Devil, who is the?
The "devil" is a NT term referring to the basic sinful
tendency inherent in human nature, and is used to label individuals or human
powers who are false accusers or slanderers. It is quite often used as a
personification of sin or opposition to God as manifested in some human or
power. Therefore it is incorrect to claim that "the devil" is a rebellious
fallen angel who brings sin into the world, and who deceives mankind into
following that way that leads to destruction.
- The word "devil" (Greek diabolos, one who throws things against) is found
only in the New Testament, but is used to personify the OT idea of the
rebellious human heart, as the following references show.
- The human heart,
ie, mind, is the source of evil thoughts (Mar 7:21; Gen 6:6; Pro 6:14; Jer 4:14;
17:9; 23:26; Psa 64:1-6). Thus Scripture points to ourselves, not a fallen
angel, as being the source of all temptation.

## Data extract
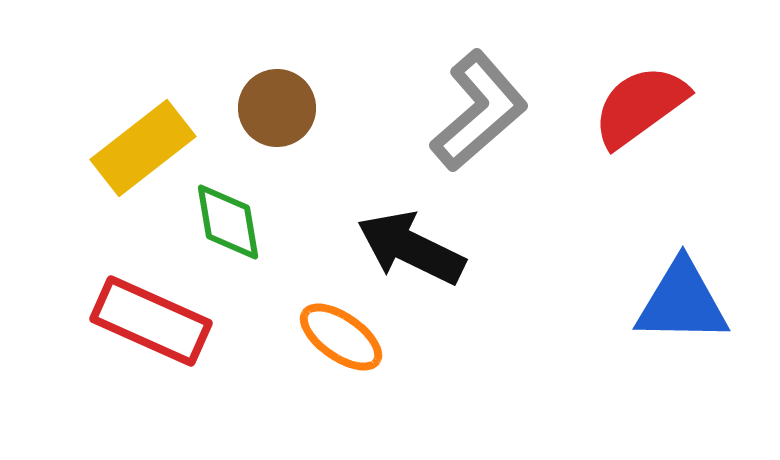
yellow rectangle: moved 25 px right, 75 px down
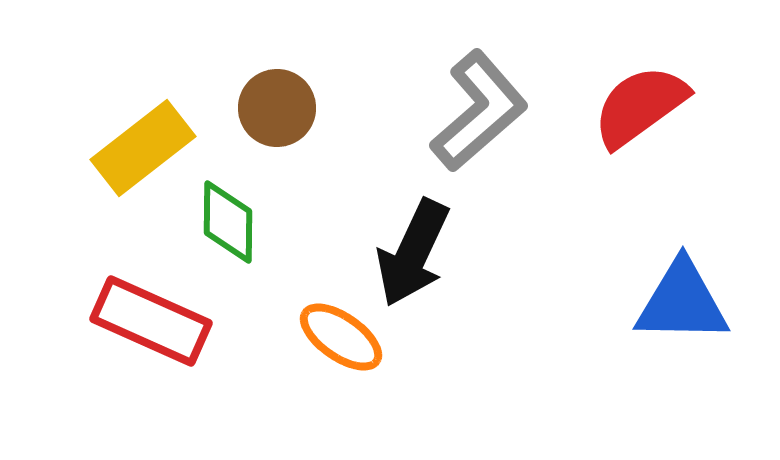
green diamond: rotated 10 degrees clockwise
black arrow: moved 2 px right, 5 px down; rotated 91 degrees counterclockwise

## Exercise requirements
(A) Revise the passage on the devil by writing out the stretch from "- The human" through "of all temptation." again, with "temptation" changed to "wrongdoing".
(B) Carry the passage on the devil further, starting right after its last sentence.

## Answers for the tasks
(A)
- The human heart,
ie, mind, is the source of evil thoughts (Mar 7:21; Gen 6:6; Pro 6:14; Jer 4:14;
17:9; 23:26; Psa 64:1-6). Thus Scripture points to ourselves, not a fallen
angel, as being the source of all wrongdoing.

(B)
- Each person is tempted when he
is lured and enticed by his own desires (Jam 1:14; cp 1Jo 2:16). If that person
yields to the temptation of his own passions, he sins (Jam 1:15) and is labeled
"of the devil" (1Jo 3:8). On the other hand, not to yield is described as
"resisting the devil" (Jam 4:1-4,7). Similarly, to withstand the wiles of the
devil is to put off being corrupt as through deceitful lusts, and living in the
passions of the flesh, following the desire of body and mind (Eph 2:3; 4:22,27;
- That "the devil" means "the tendency of human nature to sin" is well
illustrated in the life of Christ. Since Jesus shared our human nature, he was
tempted in every respect like ourselves (Heb 2:14; 4:15). His temptation "by the
devil" in the wilderness (Mat 4:1-11) is readily understood as being prompted by
his own thinking and desires (eg, hunger pangs, sensationalism, human glory: cp
1Jo 2:16). Never giving in to his own human will made Jesus sinless (Mat
26:38-42; 1Pe 2:22; Heb 4:15), and thus he overcame sin by the sacrifice of
himself (Heb 9:26; 10:4-10; cp Rom 8:3). In other words, by figuratively and
literally crucifying the flesh, Jesus destroyed the "devil" in himself (Heb
2:14; 1Jo 3:8; Gal 5:24; 6:14; Col 2:13-15; Joh 3:14).
- The betrayer Judas is
called a devil (Joh 6:70). Being a thief greedy for money, Judas decided to sell
out his Lord; this is described as: "the devil put it into his heart" (Joh 12:6;
13:2; cp Luk 22:3-5). Similar expressions are used in connection with Ananias
(Act 5:3,4), Elymas (Act 13:8-10), and the murderous Pharisees (Joh 8:44). Other
passages of similar character are: Jam 3:15; 1Ti 3:6,11; 2Ti 2:26; 3:3; Tit 2:3.
Roman and Jewish persecuting powers are also personified as "the devil" (1Pe
5:8,9; Rev 2:9,10; 12:3,9,17; cp Mat 2:16; Act 4:26,27).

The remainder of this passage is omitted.